In Nietzsches Werk „Also sprach Zarathustra“ gibt
es hin und wieder Ansätze sarathustrischer Gedanken,
die durch Nietzsches Feder ins Romanhafte und Erzählerische
verleitet werden, und mehr und mehr zu Nietzsches Gedanken
und tiefsten philosophischen Überzeugungen werden. Oberflächlich
gesehen könnte vieles, was Nietzsche Sarathustra in den
Mund legt, eventuell auch von Sarathustra stammen, aber es
ist nicht so. Sarathustra war nicht elitär, war kein
Eigenbrötler, kein passiver Melancholiker, kein resignierter,
schwacher Besserwisser, der sich über die hohen Berge
in die Nähe von Gott und Gottes Wohnung in den Himmel
zurückgezogen hat, um sich selbst als „Privatgenie“
narzisstisch zu bewundern. Für Sarathustra wohnte Gott
auch in der Stadt und in der Welt. Deshalb war Sarathustra,
immer wenn er wollte, mit Gott zusammen, wie alle anderen
Menschen auch.
Sarathustras Temperament und Meinung waren anders: Er befand
sich inmitten einer Welt voll Lug und Trug, voll Verlogenheit,
Ungerechtigkeit und Unterdrückung, sowohl politisch als
auch religiös.
Religionsgeschichtliches
Die
sarathustrische Lehre, Religion ist aus der Mitte der arischen
Völker entstanden. Bei den Ariern handelte es sich um
Menschengruppen, die aus der Gegend von Nord-Iran-Südrussland
nach Südosten (Indien) und nach Westen (Europa) wanderten.

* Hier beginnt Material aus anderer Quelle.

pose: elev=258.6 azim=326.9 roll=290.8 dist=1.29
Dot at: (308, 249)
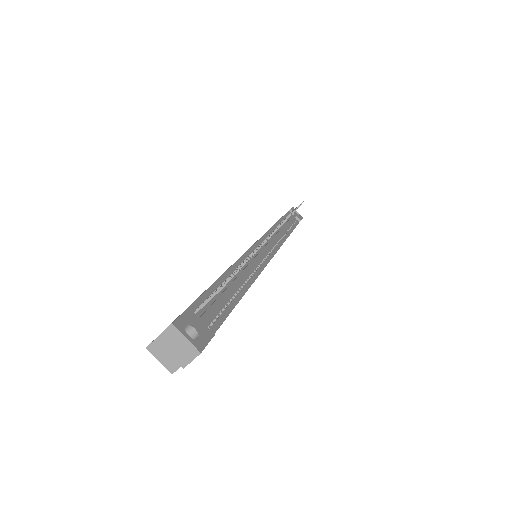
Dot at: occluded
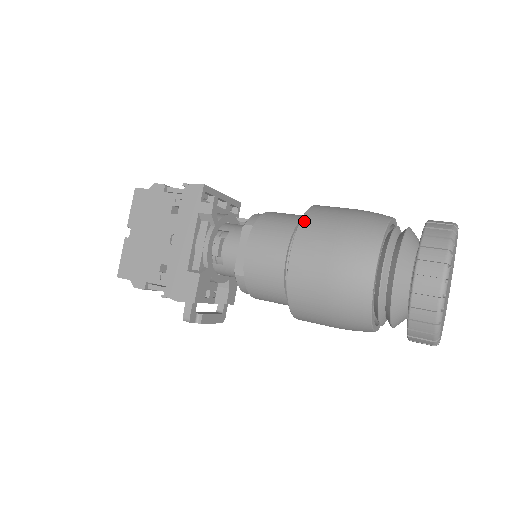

Die meisten Altertumsforscher halten den Nordosten Irans für
die ursprüngliche Heimat der Arier. Die Arierwanderung
soll nach Meinung der Asienkenner und Altertumsforscher etwa
4000 v. Chr. stattgefunden haben. Dort, wo die Arier sich
niederließen, akzeptierten sie auch schnell die Kulturen
ihrer jeweiligen neuen Heimat. Aufgrund dieser arischen Wanderung
und Vermischung der ursprünglichen Arier mit den Menschen
aus den neuen Ländern, die sie endgültig bewohnten,
gab es schon damals keine sogenannten „reinrassigen
Arier“ mehr. Wer heute von Menschen arischer Rasse spricht,
kann nur von einer bestimmten Menschenrasse reden, die in
einer Zeit von 3500 Jahren v. Chr. gelebt hat. Die Arier,
die die iranische Ebene als Heimat gewählt hatten, nannten
ihre neue Heimat IRAN, was „Land der Arier“ bedeutet.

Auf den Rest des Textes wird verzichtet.